**TASK TO CARRY OUT**
Arrange every line of the rows below as a Markdown table with the columns No. and Line, numbering each line and skipping blank ones. Leave the pictures out.

**INFORMATION GIVEN**
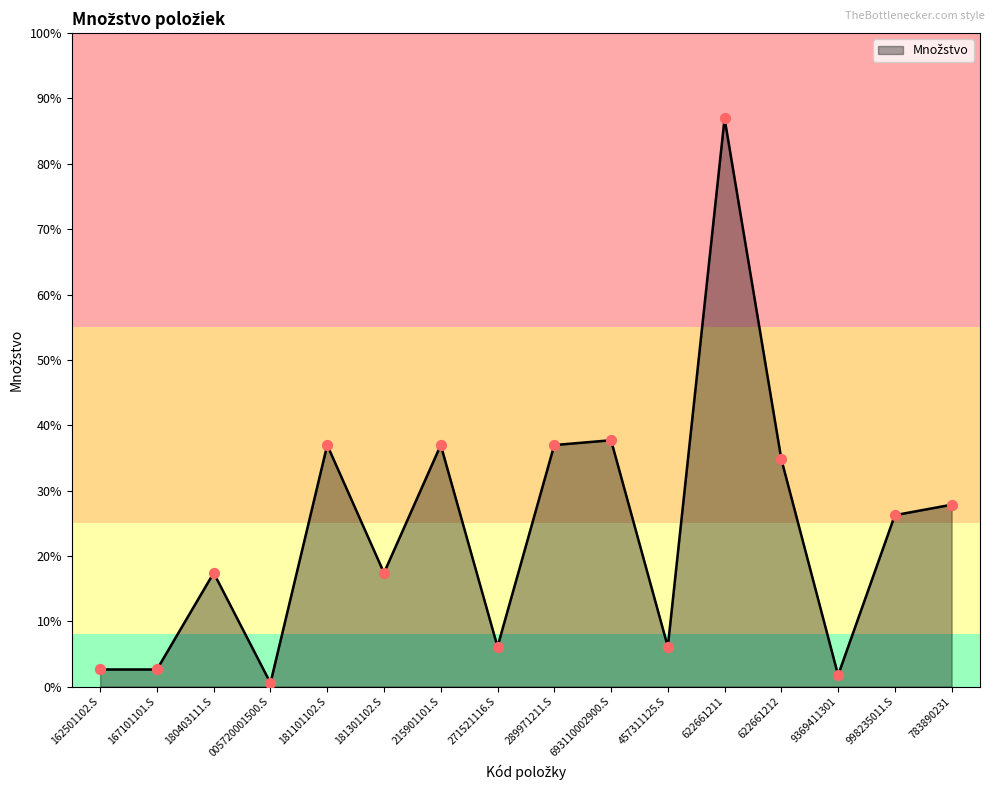

Approximately how many times larger is the value at 289971211.S compared to 271521116.S?

6.1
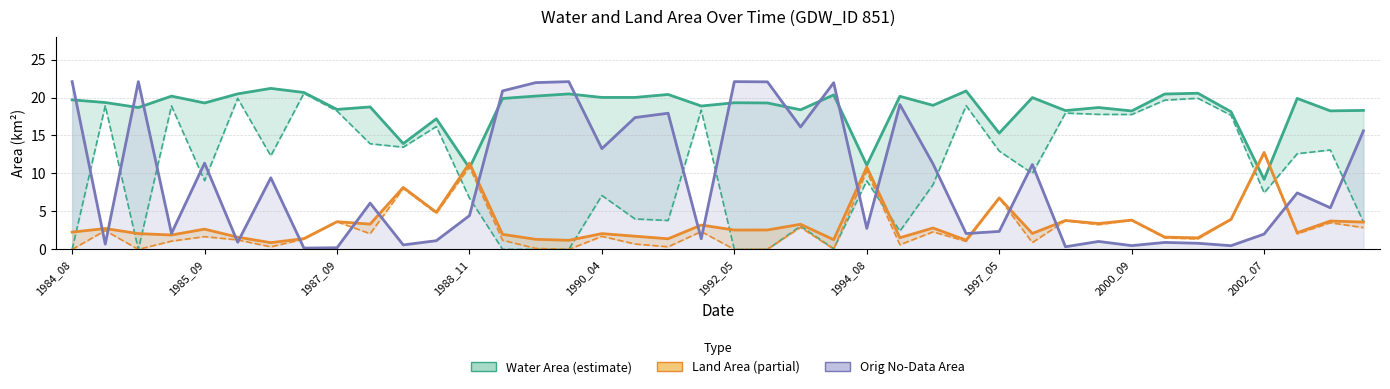

What is the average value of the landArea series?

3.4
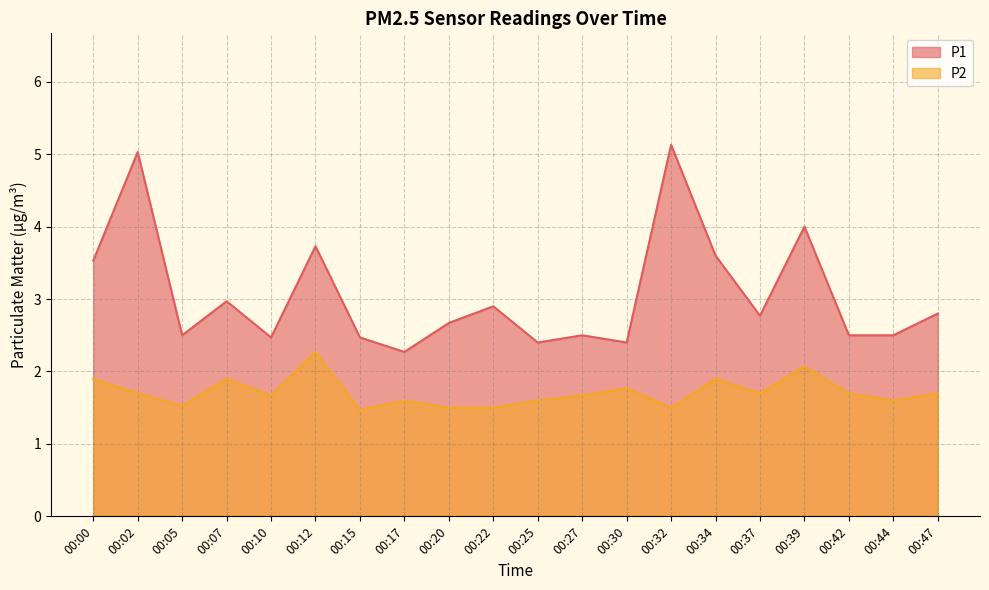

True or false: P2 and P1 intersect in this chart.

False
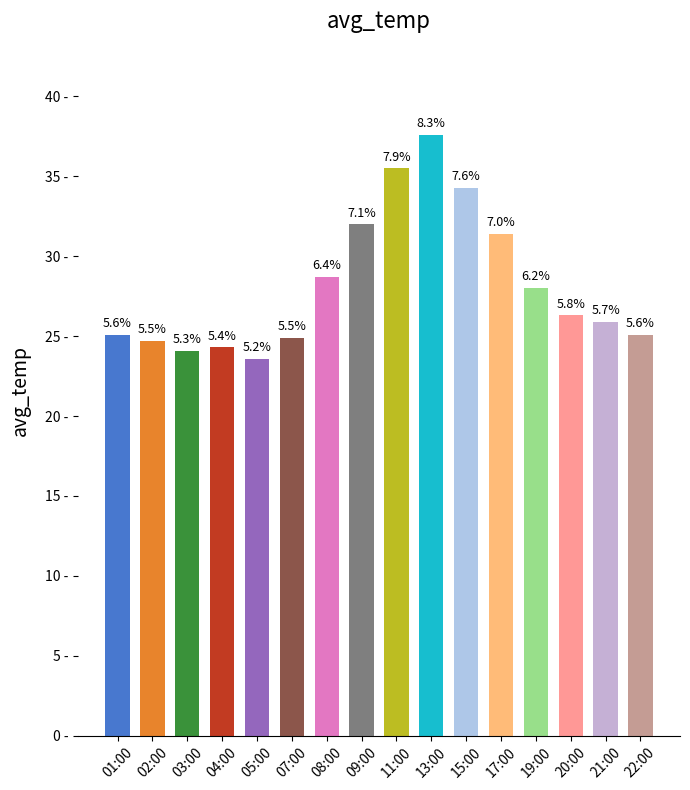

Reading left to right, what are all the values shown in this chart?

01:00=25.1	02:00=24.7	03:00=24.1	04:00=24.3	05:00=23.6	07:00=24.9	08:00=28.7	09:00=32.0	11:00=35.5	13:00=37.6	15:00=34.3	17:00=31.4	19:00=28.0	20:00=26.3	21:00=25.9	22:00=25.1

**RESULT**
| No. | Line |
|---|---|
| 1 | Approximately how many times larger is the value at 289971211.S compared to 271521116.S? |
| 2 | 6.1 |
| 3 | What is the average value of the landArea series? |
| 4 | 3.4 |
| 5 | True or false: P2 and P1 intersect in this chart. |
| 6 | False |
| 7 | Reading left to right, what are all the values shown in this chart? |
| 8 | 01:00=25.1	02:00=24.7	03:00=24.1	04:00=24.3	05:00=23.6	07:00=24.9	08:00=28.7	09:00=32.0	11:00=35.5	13:00=37.6	15:00=34.3	17:00=31.4	19:00=28.0	20:00=26.3	21:00=25.9	22:00=25.1 |